Themenüberblick

Match Europa gegen USA

Ein selbstfahrendes Auto ist höchstens so gut wie die Daten, mit denen es gefüttert wird. Dementsprechend heftig tobt hinter den Kulissen derzeit ein Kampf um Navidaten. Die deutschen Autohersteller BMW, Daimler und Audi etwa stehen offenbar kurz vor Übernahme von Europas führendem Kartendienst Nokia Here - und wollen angeblich bis zu drei Millionen Euro zahlen.

Dieser Artikel ist älter als ein Jahr.

Ein Vertragsabschluss könne bis Ende nächster Woche unter Dach und Fach gebracht werden, berichtete die Nachrichtenagentur Reuters am Donnerstag unter Berufung auf Insider. Die drei Autokonzerne und Nokia lehnten Stellungnahmen ab. Den Insidern zufolge wird allerdings noch über das Eigentum an Patenten für die Übertragungstechnik verhandelt, mit der selbstfahrende Autos mit Streckeninformationen versorgt werden.
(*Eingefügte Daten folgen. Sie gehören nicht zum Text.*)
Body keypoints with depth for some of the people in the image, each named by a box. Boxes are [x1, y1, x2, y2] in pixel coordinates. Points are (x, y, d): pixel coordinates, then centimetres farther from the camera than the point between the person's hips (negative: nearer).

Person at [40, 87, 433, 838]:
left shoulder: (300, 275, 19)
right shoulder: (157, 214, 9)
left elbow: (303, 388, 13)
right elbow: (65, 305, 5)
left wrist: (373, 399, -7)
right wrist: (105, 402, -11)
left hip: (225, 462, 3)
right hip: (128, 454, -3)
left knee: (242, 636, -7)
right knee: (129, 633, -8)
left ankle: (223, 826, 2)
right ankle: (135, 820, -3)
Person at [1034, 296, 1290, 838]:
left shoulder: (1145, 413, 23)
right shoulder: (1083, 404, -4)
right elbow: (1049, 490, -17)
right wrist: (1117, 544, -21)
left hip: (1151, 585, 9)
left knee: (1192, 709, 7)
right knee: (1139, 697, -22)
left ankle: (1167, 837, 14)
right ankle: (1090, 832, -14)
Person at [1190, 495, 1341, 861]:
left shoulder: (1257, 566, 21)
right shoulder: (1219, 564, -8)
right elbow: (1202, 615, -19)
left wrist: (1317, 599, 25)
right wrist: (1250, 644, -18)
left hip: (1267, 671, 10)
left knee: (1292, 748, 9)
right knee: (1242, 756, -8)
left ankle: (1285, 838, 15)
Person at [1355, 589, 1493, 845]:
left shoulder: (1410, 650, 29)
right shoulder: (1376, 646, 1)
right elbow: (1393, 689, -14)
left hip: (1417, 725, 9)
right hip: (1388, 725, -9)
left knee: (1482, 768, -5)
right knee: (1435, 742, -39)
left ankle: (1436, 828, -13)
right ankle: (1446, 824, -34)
Nokia will Patente nicht aus der Hand geben

Die Kartentechnik zur Vernetzung von Fahrzeugen oder für selbstfahrende Autos wird immer wichtiger. Die wie von Roboterhand gesteuerten Wagen sollen die Fahrstrecke in Zukunft mit Sensoren abtasten und mit den Daten der digitalen Kartenanbieter abgleichen, um sicher ans Ziel zu steuern. Nokia wolle die Patente in eigener Hand behalten, um weiter eine führende Rolle im Geschäft mit der Schlüsseltechnologie spielen zu können, sagte ein Insider.

Der finnische Netzwerkausrüster will sich auf sein Kerngeschäft konzentrieren und braucht das Geld, um den Kauf des Konkurrenten Alcatel-Lucent zu finanzieren. Dagegen fordern die Autohersteller angeblich uneingeschränktes Eigentum an dieser Technik. Es geht dabei um die Verbindung von Computern oder Smartphones bis hin zu selbstfahrenden Autos und Industrieanwendungen, bei denen Maschinen und Werkstücke miteinander vernetzt sind. Ein Abschluss sei bis Ende Juli möglich, aber keinesfalls garantiert, hieß es.

Gerüchte über zahlreiche Mitbieter

Nokia hat nach Einschätzung von Experten das am weitesten entwickelte Kartenangebot. Es wird bereits von Audi, BMW und Daimler eingesetzt. Analysten schätzen den Markt von vernetzten Fahrzeugen auf insgesamt rund 50 Mrd. Dollar (46,07 Mrd. Euro). Über den Preis sowie über Details einer Übernahme wird seit Wochen hart gerungen. Ende Mai hatte es geheißen, dass BMW, Daimler und Audi jeweils rund 700 Mio. Euro ausgeben wollten. Wie hoch das Gebot zuletzt insgesamt war, blieb bis zuletzt offen.

Zu den Bietern hatte auch der Fahrdienstanbieter Uber gehört, dem sich die chinesische Internetsuchmaschine Baidu angeschlossen haben soll. Eine dritte Gruppe bestand Insidern zufolge aus den beiden chinesischen IT-Firmen Tencent und NavInfo sowie dem schwedischen Finanzinvestor EQT. Nokias Daten sind aber derzeit bei Weitem nicht die einzigen, um die gerittert wird. Der Zulieferer Bosch weitete etwa zuletzt seine Partnerschaft mit dem niederländischen Anbieter TomTom aus.

Auch Zusammenschlüsse an anderen Fronten

Bosch und TomTom setzen auf Arbeitsteilung: Der Navigationsanbieter werde die digitalen Karten erstellen, während Bosch die Anforderungen an deren Genauigkeit und Inhalte vorgebe, teilte Bosch mit. Bis Ende 2015 sollten hochgenaue Karten von allen Autobahnen und autobahnähnlichen Straßen in Deutschland angelegt werden. Danach sollten die Straßen in Europa und Nordamerika abgedeckt werden. Konkurrent Continental arbeitet wiederum mit Nokia Here zusammen.

Im Hintergrund der Übernahmeverhandlungen und Kooperationsverträge steht ein kontinentales Match von Nordamerika gegen Europa: Die europäische Automobilindustrie will verhindern, dass IT-Konzerne wie Google die Kontrolle über die Schlüsseltechnologie gewinnen, um so die Preise zu diktieren und die lukrativen neuen Geschäfte mit den Daten zu dominieren. Google arbeitet bereits an einem selbstfahrenden Auto. Auch von Apple werden solche Pläne erwartet.